Verified Treatment Center
Center for Hearing and Communications
New York, NY · 10004
Key Takeaways for Center for Hearing and Communications
- • Outpatient · MAT offered
- • Accepts Medicaid, Medicare, Private insurance
- • SAMHSA-listed facility
- • Direct line available · Helpline free & confidential 24/7
About Center for Hearing and Communications
Located in New York, NY, Center for Hearing and Communications operates in NY's broader addiction-treatment market. The facility's programming is outpatient (Outpatient, MAT), not residential. What this page tries to do is frame the specific questions worth asking, which are rarely the ones that get asked first.
Care levels at Center for Hearing and Communications
What Center for Hearing and Communications offers: Center for Hearing and Communications is an outpatient-focused program (Outpatient, MAT) — patients live at home or in sober living and attend treatment sessions. This level of care is clinically appropriate for mild-to-moderate substance use disorder, or for patients stepping down from residential. What matters is whether that matches the specific clinical picture, which only a proper assessment can tell. Most mismatches happen when the assessment is skipped or done inside the facility with a commercial interest in admission.
Insurance and payment
Center for Hearing and Communications accepts both Medicaid and commercial insurance, which is the broadest payer profile and typically correlates with programs that operate at scale across the economic spectrum. The uncomfortable truth about insurance at most treatment centers is that admissions staff and the utilization-review team sometimes have different understandings of what was promised. Written VOB forces those understandings into alignment.
Specialty programming
The facility's documented specialty programming includes: Young adults, Seniors or older adults, Criminal justice (other than DUI/DWI)/Forensic clients. A facility's specialty designation is a starting filter, not an endorsement. The operational questions (who leads it, how many hours per week, what credentials) are where the actual answer lives.
Before you call
The facility's documented pharmacotherapy offerings suggest MAT is available — confirm the specific medications and prescriber access during the admissions conversation. Before admission, pin down the three operational questions in writing: level of care, insurance, medication policy. The difference between a well-run program and a problematic one usually shows up in how quickly and directly those three are answered.
Listing sourced from the SAMHSA Behavioral Health Treatment Services Locator. Data last synced April 2026. Verify current programs directly with the facility.

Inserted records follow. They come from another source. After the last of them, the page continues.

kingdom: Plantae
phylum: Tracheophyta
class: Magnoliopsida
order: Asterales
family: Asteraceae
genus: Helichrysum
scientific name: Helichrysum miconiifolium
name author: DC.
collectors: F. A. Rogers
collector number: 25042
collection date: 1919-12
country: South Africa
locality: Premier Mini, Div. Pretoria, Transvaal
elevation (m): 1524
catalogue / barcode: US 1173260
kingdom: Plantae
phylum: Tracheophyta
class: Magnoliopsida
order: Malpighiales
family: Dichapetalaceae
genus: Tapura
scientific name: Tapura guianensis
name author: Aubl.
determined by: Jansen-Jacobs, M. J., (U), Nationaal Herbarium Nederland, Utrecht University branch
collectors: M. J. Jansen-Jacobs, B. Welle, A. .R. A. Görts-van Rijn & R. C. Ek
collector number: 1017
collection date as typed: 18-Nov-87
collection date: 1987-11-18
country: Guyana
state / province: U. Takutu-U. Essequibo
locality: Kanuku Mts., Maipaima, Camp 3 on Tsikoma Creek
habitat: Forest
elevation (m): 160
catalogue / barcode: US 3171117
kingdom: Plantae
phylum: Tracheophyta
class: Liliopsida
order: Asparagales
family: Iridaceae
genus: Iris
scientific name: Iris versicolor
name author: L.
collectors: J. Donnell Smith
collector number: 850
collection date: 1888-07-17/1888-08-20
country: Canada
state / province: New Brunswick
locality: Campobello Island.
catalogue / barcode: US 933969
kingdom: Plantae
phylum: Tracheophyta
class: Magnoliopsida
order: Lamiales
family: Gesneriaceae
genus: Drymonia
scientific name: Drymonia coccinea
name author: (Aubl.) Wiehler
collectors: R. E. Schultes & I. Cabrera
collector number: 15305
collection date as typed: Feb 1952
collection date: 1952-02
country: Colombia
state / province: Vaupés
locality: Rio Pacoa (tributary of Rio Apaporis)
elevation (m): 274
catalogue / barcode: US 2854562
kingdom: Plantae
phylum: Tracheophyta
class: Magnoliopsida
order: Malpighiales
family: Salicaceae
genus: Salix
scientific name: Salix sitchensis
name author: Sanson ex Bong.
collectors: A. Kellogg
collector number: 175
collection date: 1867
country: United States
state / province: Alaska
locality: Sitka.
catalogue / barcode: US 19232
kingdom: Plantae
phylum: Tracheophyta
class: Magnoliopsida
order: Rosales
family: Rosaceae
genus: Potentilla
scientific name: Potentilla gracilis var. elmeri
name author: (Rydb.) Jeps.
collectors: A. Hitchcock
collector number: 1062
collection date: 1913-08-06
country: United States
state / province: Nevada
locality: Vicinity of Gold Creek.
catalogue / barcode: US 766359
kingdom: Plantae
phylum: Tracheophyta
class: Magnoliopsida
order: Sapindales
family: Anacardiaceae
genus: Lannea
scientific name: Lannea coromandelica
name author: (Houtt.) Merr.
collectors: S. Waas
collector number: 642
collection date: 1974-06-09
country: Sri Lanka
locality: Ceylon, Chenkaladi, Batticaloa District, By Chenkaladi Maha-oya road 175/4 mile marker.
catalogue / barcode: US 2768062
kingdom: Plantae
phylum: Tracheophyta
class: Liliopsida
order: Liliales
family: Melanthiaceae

Center for Hearing and Communications at a Glance
Levels of care
Outpatient · MAT
Service settings
Outpatient
Therapy approaches
Cognitive behavioral therapy, Couples/family therapy, Dialectical behavior therapy, Group therapy, Individual psychotherapy, Telemedicine/telehealth therapy
Age groups
Children/Adolescents, Young Adults, Adults, Seniors
Special populations
Young adults, Seniors or older adults, Criminal justice (other than DUI/DWI)/Forensic clients, Clients with HIV or AIDS, Clients who have experienced intimate partner violence, domestic violence, Clients who have experienced trauma
Medications
Chlorpromazine, Fluphenazine, Haloperidol, Loxapine, Perphenazine, Pimozide
Insurance & Payment Accepted
Confirm in-network status before admission — verification is free.
Medicaid
Coverage details →Medicare
Coverage details →Private insurance
Coverage details →TRICARE / VA
Contact & Location
Questions about this facility
Common questions about Center for Hearing and Communications
Answered from public sources: SAMHSA listings, federal parity regulations, and our own admissions helpline intake notes.
Is Center for Hearing and Communications listed in the SAMHSA Treatment Services Locator?
What insurance does Center for Hearing and Communications accept?
How do I know if this level of care is right for me?
Is calling confidential? Will my employer find out?
What happens if I call the helpline instead of the facility?